- [STATED EXERCISE A]:
Answer these questions using the email exchange about autorelease pools in Swift.
(i) According to the WWDC video mentioned, in what kind of code are autorelease pools used?
(ii) Which Apple publication does not mention autorelease?
(iii) What does Apple's documentation suggest adding, and to prevent what?

- [DOCUMENT SEGMENT]:
___

On Jul 14, 2017, at 8:09 AM, Jeremy Hughes <moon.rab...@virginmedia.com> wrote:
> 
>> On 14 Jul 2017, at 14:40, Steve Christensen <puns...@mac.com> wrote:
>> 
>> On Jul 14, 2017, at 3:50 AM, Jeremy Hughes <moon.rab...@virginmedia.com> 
>> wrote:
>>> 
>>> I’m still not entirely clear on when autorelease pools are used in Swift. 
>>> There is a WWDC video which says that they’re used in code that interfaces 
>>> with Objective-C, but Greg Parker’s comments in this thread indicate that 
>>> autorelease is also used behind the scenes in native Swift code - except 
>>> that in many cases the compiler is able to optimise it out of existence. 
>>> Apple’s Swift book doesn’t mention autorelease.
>> 
>> I think the hazard here is that you are trying to build a mental model of 
>> when to expect autorelease pools (or autorelease behavior in general) and 
>> when not to. Worse, that you might design your code to fit those 
>> expectations.
> 
> Apple’s documentation states that there are times that you do want to 
> consider the memory effects of autorelease pools (and suggests adding your 
> own pools to prevent large accumulations of dead objects during loops) - so 
> knowing when they are used isn’t irrelevant.

___

- [Data items]:

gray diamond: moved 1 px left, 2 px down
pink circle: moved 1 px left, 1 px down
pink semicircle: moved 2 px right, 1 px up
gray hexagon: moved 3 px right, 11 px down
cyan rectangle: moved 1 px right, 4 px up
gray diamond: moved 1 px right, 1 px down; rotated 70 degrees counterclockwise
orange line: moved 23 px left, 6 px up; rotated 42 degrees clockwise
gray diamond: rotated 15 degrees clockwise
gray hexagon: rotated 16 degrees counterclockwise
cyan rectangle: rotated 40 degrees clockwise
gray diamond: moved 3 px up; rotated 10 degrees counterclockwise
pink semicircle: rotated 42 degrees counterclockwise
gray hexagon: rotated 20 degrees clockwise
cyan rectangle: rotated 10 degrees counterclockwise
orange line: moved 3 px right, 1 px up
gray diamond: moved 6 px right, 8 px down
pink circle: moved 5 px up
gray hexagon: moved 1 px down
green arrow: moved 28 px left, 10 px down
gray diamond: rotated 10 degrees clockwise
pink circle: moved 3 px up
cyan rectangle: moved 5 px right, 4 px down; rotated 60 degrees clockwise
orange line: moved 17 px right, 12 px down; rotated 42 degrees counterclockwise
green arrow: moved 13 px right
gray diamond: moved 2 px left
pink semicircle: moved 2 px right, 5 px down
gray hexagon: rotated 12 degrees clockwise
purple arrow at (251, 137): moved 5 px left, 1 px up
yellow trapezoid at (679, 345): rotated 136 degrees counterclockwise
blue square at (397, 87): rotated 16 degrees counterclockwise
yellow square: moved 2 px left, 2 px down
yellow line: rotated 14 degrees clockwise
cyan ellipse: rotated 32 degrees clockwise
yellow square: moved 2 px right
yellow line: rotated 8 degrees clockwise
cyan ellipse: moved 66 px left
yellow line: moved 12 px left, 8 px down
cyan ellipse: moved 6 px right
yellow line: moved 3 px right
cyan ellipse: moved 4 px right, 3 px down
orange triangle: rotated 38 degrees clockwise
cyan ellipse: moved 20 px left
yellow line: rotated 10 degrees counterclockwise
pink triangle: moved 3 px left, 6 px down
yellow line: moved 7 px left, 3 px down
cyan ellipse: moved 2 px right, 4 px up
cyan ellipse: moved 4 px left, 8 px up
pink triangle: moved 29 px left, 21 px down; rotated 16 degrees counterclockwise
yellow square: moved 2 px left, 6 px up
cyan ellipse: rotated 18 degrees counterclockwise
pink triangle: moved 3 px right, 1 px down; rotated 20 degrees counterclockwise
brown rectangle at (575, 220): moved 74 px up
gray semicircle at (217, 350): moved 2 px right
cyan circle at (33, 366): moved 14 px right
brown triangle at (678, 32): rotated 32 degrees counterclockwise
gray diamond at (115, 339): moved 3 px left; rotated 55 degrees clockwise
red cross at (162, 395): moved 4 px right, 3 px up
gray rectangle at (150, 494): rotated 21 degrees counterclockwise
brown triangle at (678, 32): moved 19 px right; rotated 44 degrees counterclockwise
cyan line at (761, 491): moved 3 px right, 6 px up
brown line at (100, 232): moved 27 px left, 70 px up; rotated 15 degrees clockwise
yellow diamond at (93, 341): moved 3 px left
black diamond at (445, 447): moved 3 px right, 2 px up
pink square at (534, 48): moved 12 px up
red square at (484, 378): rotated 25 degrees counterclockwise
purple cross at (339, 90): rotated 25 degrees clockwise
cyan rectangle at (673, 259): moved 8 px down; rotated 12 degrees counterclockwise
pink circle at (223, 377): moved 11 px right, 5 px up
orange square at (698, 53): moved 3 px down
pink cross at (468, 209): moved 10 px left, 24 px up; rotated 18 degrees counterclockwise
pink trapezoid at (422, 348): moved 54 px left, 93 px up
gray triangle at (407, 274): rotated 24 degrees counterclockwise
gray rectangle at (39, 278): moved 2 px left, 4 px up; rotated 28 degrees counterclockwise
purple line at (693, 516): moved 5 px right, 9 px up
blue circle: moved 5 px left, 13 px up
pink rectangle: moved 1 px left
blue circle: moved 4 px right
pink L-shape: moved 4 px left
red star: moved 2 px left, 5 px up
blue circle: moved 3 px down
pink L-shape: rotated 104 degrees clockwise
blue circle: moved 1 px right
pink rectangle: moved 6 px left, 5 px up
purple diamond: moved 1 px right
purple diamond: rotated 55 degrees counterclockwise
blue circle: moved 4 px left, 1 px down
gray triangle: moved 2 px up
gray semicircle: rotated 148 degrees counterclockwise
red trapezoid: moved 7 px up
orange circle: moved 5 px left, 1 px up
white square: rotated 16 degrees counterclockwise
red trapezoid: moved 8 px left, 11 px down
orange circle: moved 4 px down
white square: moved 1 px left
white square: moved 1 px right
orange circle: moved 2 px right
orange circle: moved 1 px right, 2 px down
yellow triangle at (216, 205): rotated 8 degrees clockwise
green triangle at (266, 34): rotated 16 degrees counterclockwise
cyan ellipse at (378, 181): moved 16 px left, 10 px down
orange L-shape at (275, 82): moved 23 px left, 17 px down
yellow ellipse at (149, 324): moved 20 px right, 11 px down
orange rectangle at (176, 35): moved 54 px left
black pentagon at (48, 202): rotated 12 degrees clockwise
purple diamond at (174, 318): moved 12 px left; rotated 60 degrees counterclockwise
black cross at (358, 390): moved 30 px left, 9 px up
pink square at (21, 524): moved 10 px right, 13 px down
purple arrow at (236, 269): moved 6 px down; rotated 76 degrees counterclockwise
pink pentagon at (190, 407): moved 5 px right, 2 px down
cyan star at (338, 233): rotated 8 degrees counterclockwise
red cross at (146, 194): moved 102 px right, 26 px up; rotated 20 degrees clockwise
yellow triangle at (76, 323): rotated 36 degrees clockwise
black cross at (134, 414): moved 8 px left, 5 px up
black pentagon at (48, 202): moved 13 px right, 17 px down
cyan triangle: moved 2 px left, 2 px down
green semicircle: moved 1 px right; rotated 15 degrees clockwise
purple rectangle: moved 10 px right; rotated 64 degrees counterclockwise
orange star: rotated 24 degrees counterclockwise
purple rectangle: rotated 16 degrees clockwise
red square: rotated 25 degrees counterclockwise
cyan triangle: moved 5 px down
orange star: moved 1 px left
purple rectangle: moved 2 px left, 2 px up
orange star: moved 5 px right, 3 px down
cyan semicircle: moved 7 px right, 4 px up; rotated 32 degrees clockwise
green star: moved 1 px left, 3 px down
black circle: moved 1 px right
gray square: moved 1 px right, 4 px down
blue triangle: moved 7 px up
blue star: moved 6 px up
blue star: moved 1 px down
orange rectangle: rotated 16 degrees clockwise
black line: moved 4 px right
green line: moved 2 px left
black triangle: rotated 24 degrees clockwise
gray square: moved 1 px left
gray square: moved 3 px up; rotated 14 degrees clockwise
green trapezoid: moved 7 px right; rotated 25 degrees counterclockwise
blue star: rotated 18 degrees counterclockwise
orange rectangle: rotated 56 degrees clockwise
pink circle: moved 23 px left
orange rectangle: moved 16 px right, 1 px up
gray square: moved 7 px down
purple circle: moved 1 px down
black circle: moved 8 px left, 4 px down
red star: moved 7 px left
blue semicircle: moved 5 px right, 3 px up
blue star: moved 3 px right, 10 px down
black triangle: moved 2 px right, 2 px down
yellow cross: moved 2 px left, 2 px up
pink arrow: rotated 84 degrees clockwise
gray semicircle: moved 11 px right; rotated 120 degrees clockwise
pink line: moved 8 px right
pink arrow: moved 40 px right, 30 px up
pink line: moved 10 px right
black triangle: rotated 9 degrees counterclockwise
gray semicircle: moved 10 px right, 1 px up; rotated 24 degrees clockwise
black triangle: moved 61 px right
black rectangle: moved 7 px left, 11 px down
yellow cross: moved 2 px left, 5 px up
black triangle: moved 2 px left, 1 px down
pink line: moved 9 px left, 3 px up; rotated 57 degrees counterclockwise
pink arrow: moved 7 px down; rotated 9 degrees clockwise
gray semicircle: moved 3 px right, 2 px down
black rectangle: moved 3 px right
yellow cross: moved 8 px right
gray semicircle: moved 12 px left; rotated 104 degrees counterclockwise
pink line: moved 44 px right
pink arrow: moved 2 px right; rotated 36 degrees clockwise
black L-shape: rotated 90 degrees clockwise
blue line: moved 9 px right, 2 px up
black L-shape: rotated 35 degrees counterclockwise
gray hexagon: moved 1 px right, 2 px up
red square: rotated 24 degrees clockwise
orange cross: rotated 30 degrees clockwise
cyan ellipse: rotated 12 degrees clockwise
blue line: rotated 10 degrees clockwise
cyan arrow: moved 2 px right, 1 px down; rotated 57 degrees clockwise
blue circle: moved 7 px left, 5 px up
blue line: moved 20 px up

___

- [STATED EXERCISE B]: Turn the shape change entries into a numbered list, starting with the first entry and going on through the line that contains "cyan rectangle: rotated 40 degrees clockwise", leaving out any blank lines.

- [COMPLETE ANSWER A]:
(i) In code that interfaces with Objective-C.
(ii) Apple's Swift book.
(iii) Adding your own pools, to prevent large accumulations of dead objects during loops.

- [COMPLETE ANSWER B]:
1. gray diamond: moved 1 px left, 2 px down
2. pink circle: moved 1 px left, 1 px down
3. pink semicircle: moved 2 px right, 1 px up
4. gray hexagon: moved 3 px right, 11 px down
5. cyan rectangle: moved 1 px right, 4 px up
6. gray diamond: moved 1 px right, 1 px down; rotated 70 degrees counterclockwise
7. orange line: moved 23 px left, 6 px up; rotated 42 degrees clockwise
8. gray diamond: rotated 15 degrees clockwise
9. gray hexagon: rotated 16 degrees counterclockwise
10. cyan rectangle: rotated 40 degrees clockwise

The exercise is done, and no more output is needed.